• **SOURCE DOCUMENT**:
——————

Autoimmune diseases, gastrointestinal disorders and the microbiome in schizophrenia: more than a gut feeling.

Research paper by Emily G EG Severance, Robert H RH Yolken, William W WW Eaton

Indexed on: 19 Jul '14Published on: 19 Jul '14Published in: Schizophrenia Research


Autoimmunity, gastrointestinal (GI) disorders and schizophrenia have been associated with one another for a long time. This paper reviews these connections and provides a context by which multiple risk factors for schizophrenia may be related. Epidemiological studies strongly link schizophrenia with autoimmune disorders including enteropathic celiac disease. Exposure to wheat gluten and bovine milk casein also contribute to non-celiac food sensitivities in susceptible individuals. Co-morbid GI inflammation accompanies humoral immunity to food antigens, occurs early during the course of schizophrenia and appears to be independent from antipsychotic-generated motility effects. This inflammation impacts endothelial barrier permeability and can precipitate translocation of gut bacteria into systemic circulation. Infection by the neurotropic gut pathogen, Toxoplasma gondii, will elicit an inflammatory GI environment. Such processes trigger innate immunity, including activation of complement C1q, which also functions at synapses in the brain. The emerging field of microbiome research lies at the center of these interactions with evidence that the abundance and diversity of resident gut microbiota contribute to digestion, inflammation, gut permeability and behavior. Dietary modifications of core bacterial compositions may explain inefficient gluten digestion and how immigrant status in certain situations is a risk factor for schizophrenia. Gut microbiome research in schizophrenia is in its infancy, but data in related fields suggest disease-associated altered phylogenetic compositions. In summary, this review surveys associative and experimental data linking autoimmunity, GI activity and schizophrenia, and proposes that understanding of disrupted biological pathways outside of the brain can lend valuable information regarding pathogeneses of complex, polygenic brain disorders.

——————

• **INFORMATION GIVEN**:
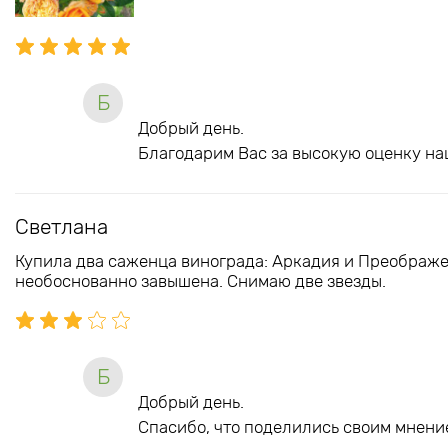
Б
Добрый день.
Благодарим Вас за высокую оценку на
Светлана
Купила два саженца винограда: Аркадия и Преображе
необоснованно завышена. Снимаю две звезды.
Б
Добрый день.
Спасибо, что поделились своим мнение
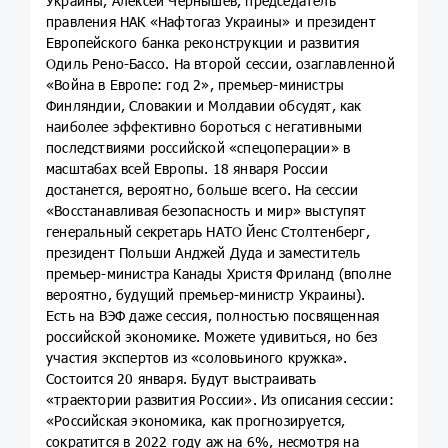
Украины, Алексей Чернышев, председатель
правления НАК «Нафтогаз Украины» и президент
Европейского банка реконструкции и развития
Одиль Рено-Бассо. На второй сессии, озаглавленной
«Война в Европе: год 2», премьер-министры
Финляндии, Словакии и Молдавии обсудят, как
наиболее эффективно бороться с негативными
последствиями российской «спецоперации» в
масштабах всей Европы. 18 января России
достанется, вероятно, больше всего. На сессии
«Восстанавливая безопасность и мир» выступят
генеральный секретарь НАТО Йенс Столтенберг,
президент Польши Анджей Дуда и заместитель
премьер-министра Канады Христя Фриланд (вполне
вероятно, будущий премьер-министр Украины).
Есть на ВЭФ даже сессия, полностью посвященная
российской экономике. Можете удивиться, но без
участия экспертов из «соловьиного кружка».
Состоится 20 января. Будут выстраивать
«траектории развития России». Из описания сессии:
«Российская экономика, как прогнозируется,
сократится в 2022 году аж на 6%, несмотря на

——————

• **INSTRUCTIONS**:
**A)** In the schizophrenia review abstract, which neurotropic gut pathogen is said to elicit an inflammatory GI environment?
**B)** Summarize the schizophrenia review abstract in two sentences.
**C)** Decide whether each statement agrees with the schizophrenia review abstract, answering yes or no and quoting the words that decide it: (i) The GI inflammation seen with schizophrenia appears to be caused by antipsychotic effects on motility. (ii) Gut microbiome research in schizophrenia is in its infancy. (iii) Complement C1q also functions at synapses in the brain.

• **SOLUTION LIST**:
**A)** Toxoplasma gondii.

**B)** The review surveys associative and experimental data linking autoimmunity, gastrointestinal disorders and schizophrenia, including GI inflammation that can let gut bacteria enter systemic circulation and the role of the gut microbiome in digestion, inflammation, gut permeability and behavior. It proposes that understanding disrupted biological pathways outside the brain can inform the pathogeneses of complex, polygenic brain disorders.

**C)**
(i) No: "appears to be independent from antipsychotic-generated motility effects."
(ii) Yes: "Gut microbiome research in schizophrenia is in its infancy."
(iii) Yes: "activation of complement C1q, which also functions at synapses in the brain."